----- Texto da página

Futuro

Um longo caminho até o Egito

Atleta do projeto Quem Luta Não Briga foi ao país participar do Campeonato Mundial de Cadetes

13 de Setembro de 2017 - 11h43 Corrigir A + A -
Amanda teve o primeiro contato com o projeto em 2011 (Foto: Jô Folha - DP)

Amanda teve o primeiro contato com o projeto em 2011 (Foto: Jô Folha - DP)

Treze anos. Esta é a idade de Amanda Caruccio, taekwondista do projeto Quem Luta Não Briga que disputou o Campeonato Mundial de Cadetes no Egito. Por falta de verba, os pais e o instrutor da menina não puderam acompanhá-la na viagem. Por isso, a primeira parte do percurso, de Porto Alegre até São Paulo, ela fez sozinha. Já em solo egípcio, além das adversárias no tatame, precisou enfrentar a língua estrangeira e a conversão de moedas.

----------
----- Dados da fonte

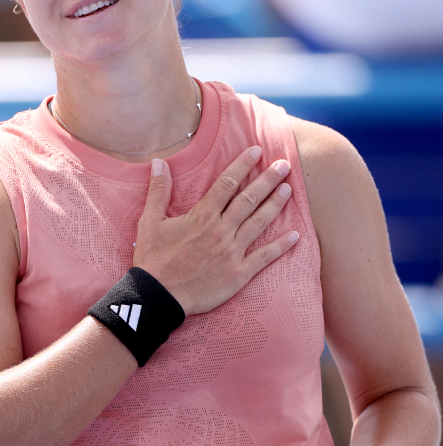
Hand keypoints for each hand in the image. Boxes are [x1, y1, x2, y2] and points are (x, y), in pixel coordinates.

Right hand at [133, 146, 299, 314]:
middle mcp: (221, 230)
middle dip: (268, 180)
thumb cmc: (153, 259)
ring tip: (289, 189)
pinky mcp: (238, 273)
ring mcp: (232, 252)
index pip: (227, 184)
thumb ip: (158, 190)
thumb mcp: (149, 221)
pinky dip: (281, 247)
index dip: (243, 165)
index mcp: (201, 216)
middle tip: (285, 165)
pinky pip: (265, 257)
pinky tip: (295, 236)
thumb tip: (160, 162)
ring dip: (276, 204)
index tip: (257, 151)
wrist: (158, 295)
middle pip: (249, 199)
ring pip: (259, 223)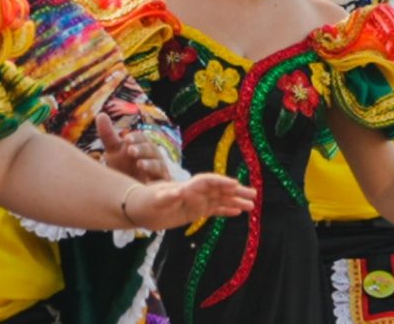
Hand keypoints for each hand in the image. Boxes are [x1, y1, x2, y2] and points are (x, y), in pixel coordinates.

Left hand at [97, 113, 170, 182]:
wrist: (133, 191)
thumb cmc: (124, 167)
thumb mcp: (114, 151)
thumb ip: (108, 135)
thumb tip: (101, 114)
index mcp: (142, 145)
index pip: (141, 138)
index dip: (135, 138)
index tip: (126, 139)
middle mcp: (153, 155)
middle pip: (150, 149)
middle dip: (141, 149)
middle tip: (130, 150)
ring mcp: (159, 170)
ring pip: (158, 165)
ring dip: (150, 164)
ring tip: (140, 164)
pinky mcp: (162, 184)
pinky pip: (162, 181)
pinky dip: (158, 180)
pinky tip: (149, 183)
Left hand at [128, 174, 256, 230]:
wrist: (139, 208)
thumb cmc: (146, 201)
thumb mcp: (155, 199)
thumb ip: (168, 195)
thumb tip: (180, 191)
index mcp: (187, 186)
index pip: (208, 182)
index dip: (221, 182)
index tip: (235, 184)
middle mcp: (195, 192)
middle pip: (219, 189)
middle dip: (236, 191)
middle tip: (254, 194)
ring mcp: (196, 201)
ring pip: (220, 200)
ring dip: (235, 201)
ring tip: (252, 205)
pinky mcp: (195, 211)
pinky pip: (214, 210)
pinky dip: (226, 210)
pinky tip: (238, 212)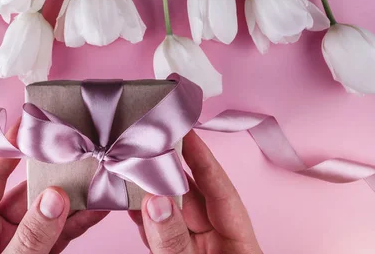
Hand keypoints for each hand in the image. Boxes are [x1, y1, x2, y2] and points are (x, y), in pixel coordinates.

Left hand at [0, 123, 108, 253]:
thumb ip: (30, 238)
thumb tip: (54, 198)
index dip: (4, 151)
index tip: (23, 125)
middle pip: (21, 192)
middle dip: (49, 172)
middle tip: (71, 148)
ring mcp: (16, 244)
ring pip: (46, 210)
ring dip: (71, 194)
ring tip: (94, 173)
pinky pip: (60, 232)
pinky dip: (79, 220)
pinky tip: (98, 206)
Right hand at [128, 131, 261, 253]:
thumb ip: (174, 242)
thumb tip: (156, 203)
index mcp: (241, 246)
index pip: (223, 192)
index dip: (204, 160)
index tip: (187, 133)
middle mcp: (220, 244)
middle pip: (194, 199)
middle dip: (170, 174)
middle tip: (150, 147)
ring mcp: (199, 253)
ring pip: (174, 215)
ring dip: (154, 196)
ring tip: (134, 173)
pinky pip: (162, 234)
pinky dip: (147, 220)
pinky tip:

----------

### [Atividades]
1. Liste todos os lugares (países e cidades) citados pelo nome na reportagem sobre Amanda Caruccio.
2. Dê continuidade à reportagem sobre Amanda Caruccio a partir da última frase apresentada.

### [Resultados do exercício]
1. Egito, Porto Alegre e São Paulo.

2.
Lutadora desde os sete anos, Amanda chegou à faixa preta há três. Sua entrada para a arte marcial foi quase sem querer. Em 2011 acompanhava o irmão nos treinos do projeto na Associação dos Moradores da Cohab Tablada, de Pelotas, quando foi convidada pela mestre a integrar-se ao grupo. Porém, era a única menina da turma e, envergonhada, desistiu. Tempo depois, convidou algumas amigas para treinar junto. Elas desistiram, mas Amanda nunca mais saiu do esporte nem da equipe do Quem Luta Não Briga. “Se não fosse o projeto, eu nunca chegaria onde cheguei”, afirma.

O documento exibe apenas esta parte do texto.